When thinking about this subject of animal’s happiness, it is hard not to think about our own happiness. I think it is funny that people expect animals to be happy all the time, when we do not even expect that of humans. We are not happy 100% of our days and people who you would never think could be happy, find happiness, so how can we expect that of animals, no matter where they live. Is happiness something we can only outwardly see or can the emotion be felt deep within? I know my dogs are happy when I come home and nobody can tell me differently. Their wags and bounces tell me they missed me, love me and are happy I am home. The orangutan I’ve known for over 20 years that I visit once a year who gingerly comes over to look into my eyes and touch my hand through the glass, is she happy to see me? I know she recognizes me and I think she is happy to see me but by our standards it is not entirely clear. So, who is to say, if animals can be happy or not? I think they can be content and we can do whatever we can to be awesome for them so that if they can be happy we are contributing to that happiness, no matter where they may live.

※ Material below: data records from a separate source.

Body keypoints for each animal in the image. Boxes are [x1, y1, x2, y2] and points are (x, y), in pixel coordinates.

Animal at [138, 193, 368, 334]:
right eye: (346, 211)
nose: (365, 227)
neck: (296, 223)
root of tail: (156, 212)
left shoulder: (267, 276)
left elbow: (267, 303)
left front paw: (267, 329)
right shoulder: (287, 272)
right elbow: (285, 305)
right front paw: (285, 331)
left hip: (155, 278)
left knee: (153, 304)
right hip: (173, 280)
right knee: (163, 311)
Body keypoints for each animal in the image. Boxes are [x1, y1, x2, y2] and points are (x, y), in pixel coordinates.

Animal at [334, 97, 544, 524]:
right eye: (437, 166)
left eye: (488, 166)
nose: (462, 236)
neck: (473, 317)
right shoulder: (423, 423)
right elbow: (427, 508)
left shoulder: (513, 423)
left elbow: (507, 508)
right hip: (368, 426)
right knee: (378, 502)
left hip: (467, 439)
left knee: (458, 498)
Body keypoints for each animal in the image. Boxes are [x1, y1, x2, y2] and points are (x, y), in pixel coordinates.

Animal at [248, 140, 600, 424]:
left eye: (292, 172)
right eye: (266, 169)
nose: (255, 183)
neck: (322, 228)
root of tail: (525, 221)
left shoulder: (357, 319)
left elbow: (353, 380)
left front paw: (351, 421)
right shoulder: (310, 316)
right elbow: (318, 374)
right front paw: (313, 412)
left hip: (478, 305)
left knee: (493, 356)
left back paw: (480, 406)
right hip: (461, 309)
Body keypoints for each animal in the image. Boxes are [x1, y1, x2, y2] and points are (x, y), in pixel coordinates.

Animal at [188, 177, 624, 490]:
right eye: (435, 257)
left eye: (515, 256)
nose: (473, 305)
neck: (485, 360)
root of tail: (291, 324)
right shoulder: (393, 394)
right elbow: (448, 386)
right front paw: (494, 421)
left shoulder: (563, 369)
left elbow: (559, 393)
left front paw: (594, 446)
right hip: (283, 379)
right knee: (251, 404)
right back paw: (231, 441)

We all have the power to do something to help with that happiness. For some it will be living in the middle of the desert for years, months or days to reintroduce a species to its homeland, for others it will be saying no to the use of straws for a month or longer, for some it will be donating funds to support conservation projects so the good work can continue As the end of National Zookeepers week winds down, I am thinking about the work the animal care team does on a daily basis to provide that happiness for the animals at The Living Desert. I also think about all the other teams that lend support to the animal care team so that we can provide that happiness. We all have a role in the happiness of the animals, we must take responsibility whatever our role and do what we can, no matter where we are or where they are. Their happiness and ours depends on it.